- En cas de dénutrition, le patient pourra être réalimenter : perfusions, alimentation par
SNG de « gavage ».
- Si suspicion de cancer, biopsie programmée soit au cours de l’intervention, soit par
fibroscopie (œsophage, estomac, duodénum), soit par coloscopie (colon, rectum).
- Préparation kiné si besoin : apprendre à tousser, cracher, pour que les mouvements
soient efficaces ne post opératoire et ainsi prévenir le risque d’encombrement
bronchique.
- Préparation colique : nettoyer le côlon (Colopeg *, Fortrans *, Clean prep * …).
6) Préparation du patient et de la chambre d’opéré
- Prévoir un matelas préventif anti-escarres : chirurgie lourde, proctologie (maladies du
rectum et de l’anus), patients dénutris …
- Dépilation.
- Douche pré-opératoire avec un savon antiseptique et chemise d’opéré : faire retirer
vernis à ongles, prothèse, bijoux.
- Patient à jeun depuis minuit : ni boire, ni manger, ni fumer.
- Prémédication : anxiolytique type Atarax *, Xanax * per os.
- Constantes : pouls, TA, température.
- Ne doit plus se lever, ou alors accompagné (faire uriner avant).
- Vérifier que le dossier du malade est complet et noter les derniers soins.
- Etre présent, le rassurer lorsque les brancardiers viennent le chercher pour le bloc.
- Préparation de la chambre d’opérée pour le retour de bloc : nettoyage de la chambre et
préparation du matériel : matériel à O2, matériel à aspiration, pied à sérum, pousse
seringue, réglette à PVC si VVC, pansements américains, compresses stériles, haricot,
urinal, bassin, cantine à diurèse, ceinture abdominale si incision médiane.

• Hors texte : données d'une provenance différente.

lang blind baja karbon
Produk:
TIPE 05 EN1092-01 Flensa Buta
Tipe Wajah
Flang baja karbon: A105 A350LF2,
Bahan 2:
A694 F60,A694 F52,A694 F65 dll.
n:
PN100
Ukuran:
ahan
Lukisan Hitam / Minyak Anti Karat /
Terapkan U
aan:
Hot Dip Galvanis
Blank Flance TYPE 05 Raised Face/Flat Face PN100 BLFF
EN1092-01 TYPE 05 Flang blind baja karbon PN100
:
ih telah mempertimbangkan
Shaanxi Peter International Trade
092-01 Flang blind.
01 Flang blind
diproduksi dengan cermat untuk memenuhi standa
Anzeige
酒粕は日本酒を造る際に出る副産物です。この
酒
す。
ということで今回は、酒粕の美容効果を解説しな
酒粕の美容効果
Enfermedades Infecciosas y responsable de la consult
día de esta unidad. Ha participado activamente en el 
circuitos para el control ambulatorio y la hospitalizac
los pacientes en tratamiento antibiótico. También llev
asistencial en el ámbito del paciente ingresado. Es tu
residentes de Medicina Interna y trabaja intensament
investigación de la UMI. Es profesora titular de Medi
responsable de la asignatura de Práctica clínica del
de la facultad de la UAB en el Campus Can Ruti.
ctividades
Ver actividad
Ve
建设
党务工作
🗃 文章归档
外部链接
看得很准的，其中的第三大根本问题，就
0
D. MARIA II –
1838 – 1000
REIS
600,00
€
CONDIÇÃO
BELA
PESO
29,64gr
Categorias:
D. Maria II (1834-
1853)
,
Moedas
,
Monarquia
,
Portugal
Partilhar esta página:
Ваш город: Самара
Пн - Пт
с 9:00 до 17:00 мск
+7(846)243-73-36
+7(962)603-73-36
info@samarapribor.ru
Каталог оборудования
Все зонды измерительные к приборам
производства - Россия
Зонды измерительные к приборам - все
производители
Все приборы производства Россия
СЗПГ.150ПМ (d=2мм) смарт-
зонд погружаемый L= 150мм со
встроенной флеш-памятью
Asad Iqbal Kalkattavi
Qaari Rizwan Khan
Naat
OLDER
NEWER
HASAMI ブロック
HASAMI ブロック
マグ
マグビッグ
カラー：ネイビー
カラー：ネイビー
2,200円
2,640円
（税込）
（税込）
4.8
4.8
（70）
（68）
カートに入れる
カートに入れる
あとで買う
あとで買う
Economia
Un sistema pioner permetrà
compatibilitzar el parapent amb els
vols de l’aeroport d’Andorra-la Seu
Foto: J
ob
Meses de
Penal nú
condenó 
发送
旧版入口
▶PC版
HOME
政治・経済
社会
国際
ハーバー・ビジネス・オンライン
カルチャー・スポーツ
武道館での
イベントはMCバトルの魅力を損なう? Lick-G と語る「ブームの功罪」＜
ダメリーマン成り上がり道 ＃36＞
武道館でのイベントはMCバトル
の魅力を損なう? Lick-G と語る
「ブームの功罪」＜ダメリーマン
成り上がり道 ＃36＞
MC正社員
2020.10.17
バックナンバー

- Badigeonnage avec une solution antiseptique même gamme+ champ stérile : se fait en
général au bloc.
II) Soins post-opératoires
En unité de soins :
- Dès son retour de salle de réveil, le patient est pris en charge par l’infirmière.
- Récupérer les informations concernant le patient : prescriptions et consignes du
médecin anesthésiste et du chirurgien.
- Veiller à la bonne installation + sonnette.
- Surveiller son état de conscience : lui parler, le restituer.
- Prendre les constantes : pouls, TA, température, réchauffer le patient.
- Evaluer la douleur : cotation verbale, EVA, et administration d’antalgique prescrits.
- Vérifier les perfusions : voie veineuse (VVC, VVP) débit, liquide perfusé, mesurer la
PVC.
- Contrôler l’état ventilatoire du patient : fréquence respiratoire, encombrement
éventuel, O2 si besoin sur PM (lunettes), si possible surélever la tête, voire ½ assis (si
cicatrice haute) sauf avis médical contraire. Aider à tousser, cracher.
- Contrôler la sensibilité et la motricité des extrémités.
- Si nausées, vomissements, mettre le patient sur le côté, prévoir un « haricot », une
alèse de protection, et administrer un antiémétique sur PM.
- Contrôler l’état des pansements : délimiter les saignements si nécessaires, voire
renforcer les pansements, vérifier si les poches de drainages sont bien collées ( cf.
protocoles chirurgicaux) => ATTENTION soulever les draps.
- Vérifier le bon fonctionnement des drainages : drain de redon, SNG (aspiration douce
ou siphonage sur PM), quantité recueillie, aspect liquide …
- S’assurer de la reprise de l’élimination urinaire : quantité et heure de la 1ère miction,
noter la diurèse si SAD, bilan entrée et des sorties sur PM, risque de rétention urinaire
(globe vésical).
- Transmissions orales et écrites précises, horodatées, signées.
- Informer le patient sur la suite des soins.